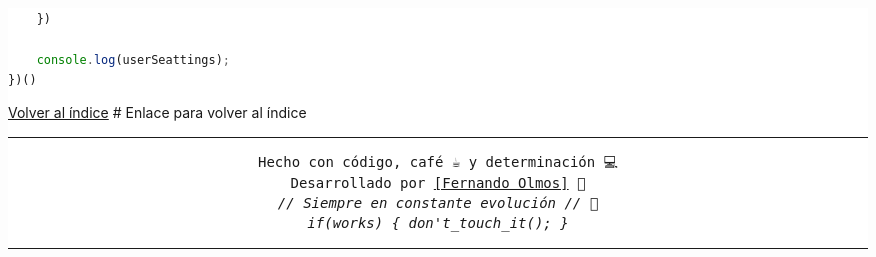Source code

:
 ```typescript
    })

    console.log(userSeattings);
})()


```

[Volver al índice](../README.md)  # Enlace para volver al índice

---

<p align="center">
  <samp>Hecho con código, café ☕ y determinación 💻</samp><br>
  <samp>Desarrollado por <a href="https://github.com/FerFranky">[Fernando Olmos]</a> 🚀</samp><br>
  <samp><i>// Siempre en constante evolución // 🔧</i></samp><br>
  <samp><i>if(works) { don't_touch_it(); }</i></samp>
</p>

---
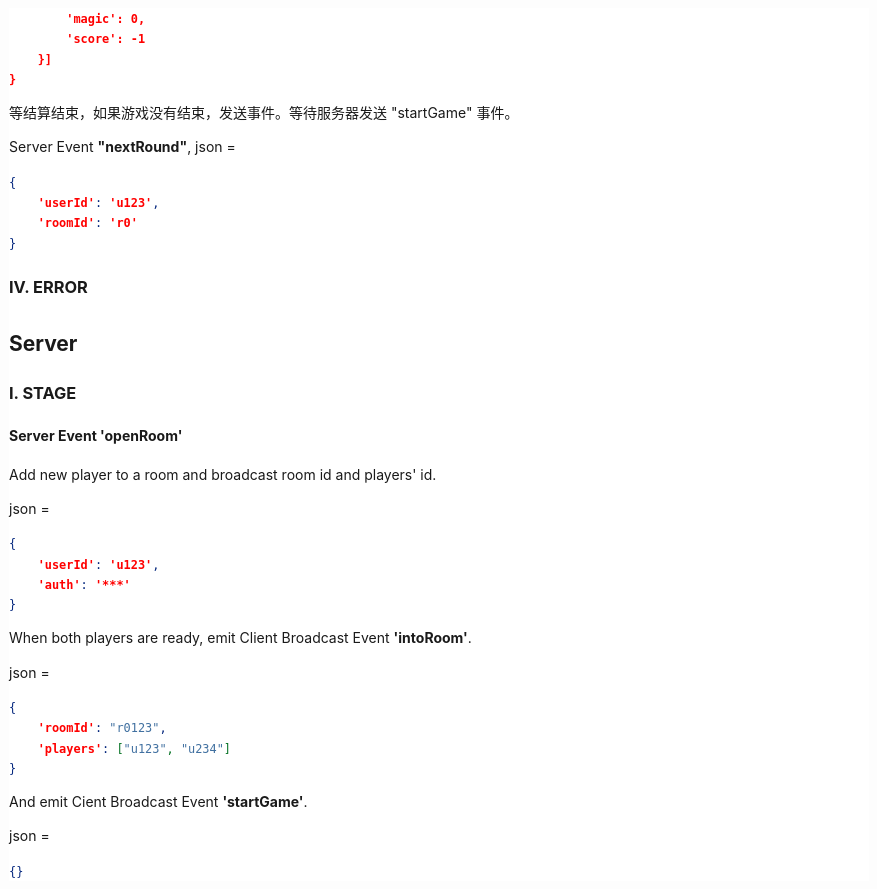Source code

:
 ```json
        'magic': 0,
        'score': -1
    }]
}
```

等结算结束，如果游戏没有结束，发送事件。等待服务器发送 "startGame" 事件。

Server Event **"nextRound"**, json =

```json
{
    'userId': 'u123',
    'roomId': 'r0'
}
```

### IV. ERROR



## Server

### I. STAGE

#### Server Event 'openRoom'

Add new player to a room and broadcast room id and players' id.

json =

```json
{
    'userId': 'u123',
    'auth': '***'
}
```

When both players are ready, emit Client Broadcast Event **'intoRoom'**.

json =

```json
{
    'roomId': "r0123",
    'players': ["u123", "u234"]
}
```

And emit Cient Broadcast Event **'startGame'**.

json =

```json
{}
```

WHAT TO DO :: Filter by the word "emit": copy every line of the data that holds it.

SOLUTION FOR THIS PROBLEM ::
When both players are ready, emit Client Broadcast Event **'intoRoom'**.
And emit Cient Broadcast Event **'startGame'**.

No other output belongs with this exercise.